Token Economics
The Problem
An AI reading a 500-page book needs ~90,000 tokens of context. Most LLM context windows cap at 128K-200K tokens, and more context = slower responses + higher cost. But for any given question, the AI only needs 1-2 relevant passages — maybe 500 tokens.
The challenge: finding those 500 tokens without reading all 90,000.
The Solution: Hierarchical Retrieval
Instead of dumping the entire document into context, the pipeline gives the AI three levels of access:
| Step | What the AI gets | Tokens | Purpose |
|---|---|---|---|
| 1. Map | L0 overview + table of contents | ~500-800 | Know what's in the book and where |
| 2. Search | Top 5 ranked passage snippets | ~300-500 | Find which passages are relevant |
| 3. Drill | Full content of 1-2 best passages | ~300-600 | Read the actual answer |
| Total | ~1,000-2,000 |
Real-World Numbers
55-page research paper (MCP Interoperability)

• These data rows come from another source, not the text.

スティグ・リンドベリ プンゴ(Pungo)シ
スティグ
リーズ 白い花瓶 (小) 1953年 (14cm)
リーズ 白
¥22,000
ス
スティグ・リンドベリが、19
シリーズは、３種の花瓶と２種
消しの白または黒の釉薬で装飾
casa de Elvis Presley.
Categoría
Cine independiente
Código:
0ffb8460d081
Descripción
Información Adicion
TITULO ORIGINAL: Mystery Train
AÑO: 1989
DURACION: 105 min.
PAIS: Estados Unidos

Full document: 4,975 tokens
Per query: ~585 tokens
Savings: 88%
513-page German book (So ticke ich)
Full document: 92,598 tokens
Per query: ~1,317 tokens
Savings: 99%
Projected: 1,000-page technical book
Full document: ~180,000 tokens (exceeds most context windows)
Per query: ~2,000 tokens
Savings: 99%
The 1,000-page book doesn't even fit in a single context window. Without this pipeline, the AI simply can't use it. With the pipeline, it costs ~2,000 tokens per query — room for dozens of queries in one conversation.
What Makes It Work
Nothing is lost
All content is stored and indexed. The savings come from the AI reading only what's relevant per query, not from discarding content.
The hierarchy is the map
The L0 overview (~800 tokens) tells the AI the full structure:
Teil I: Mich verstehen
Kapitel 1: Mein Kopf funktioniert anders
Kapitel 3: Meine Sinne und ich
Teil II: Schwierige Momente
Kapitel 9: Wenn alles zu viel wird (Meltdowns)
...
The AI can see that a question about sensory overload should look in Kapitel 3 and Kapitel 9 — without reading 500 pages to figure that out.

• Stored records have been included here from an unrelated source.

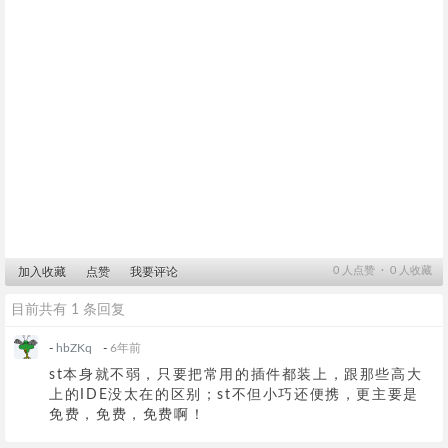
0
人点赞 ∙
0
人收藏
加入收藏
点赞
我要评论
目前共有 1 条回复
-
hbZKq
-
6年前
st本身就不弱，只要把常用的插件都装上，跟那些高大
上的IDE没太在的区别；st不但小巧还便携，更主要是
免费，免费，免费啊！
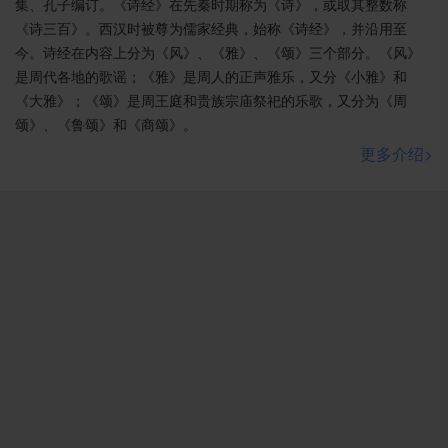
集、孔子编订。《诗经》在先秦时期称为《诗》，或取其整数称
《诗三百》。西汉时被尊为儒家经典，始称《诗经》，并沿用至
今。诗经在内容上分为《风》、《雅》、《颂》三个部分。《风》
是周代各地的歌谣；《雅》是周人的正声雅乐，又分《小雅》和
《大雅》；《颂》是周王庭和贵族宗庙祭祀的乐歌，又分为《周
颂》、《鲁颂》和《商颂》。
更多介绍>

Semantic search finds meaning, not keywords
"How do I handle sensory overload?" matches a passage about "nervous system overflow reactions" because vector embeddings capture meaning. The AI doesn't need the exact keyword to find the right passage.
Multiple retrieval systems cross-validate
A passage found by both vector search AND keyword search is more likely relevant than one found by only one system. RRF fusion naturally ranks cross-validated results higher.
Enrichment ROI
Enrichment is a one-time ingestion cost. The return is better search precision at every query:
| Without enrichment | With enrichment | |
|---|---|---|
| Embeddings per passage | 1 | 5-6 |
| What gets matched | Raw content wording | Content + summaries + hypothetical questions + concepts |
| Concept index | Empty | Populated |
| Typical precision | Good | Significantly better |
Cost estimate for enrichment (gpt-4o-mini):
| Document size | Passages | Estimated cost | Time |
|---|---|---|---|
| 55 pages | ~30 | ~$0.01 | ~1 min |
| 500 pages | ~650 | ~$0.20 | ~5 min |
| 1,000 pages | ~1,300 | ~$0.50 | ~10 min |
The enrichment runs once. Every subsequent query benefits without any API cost.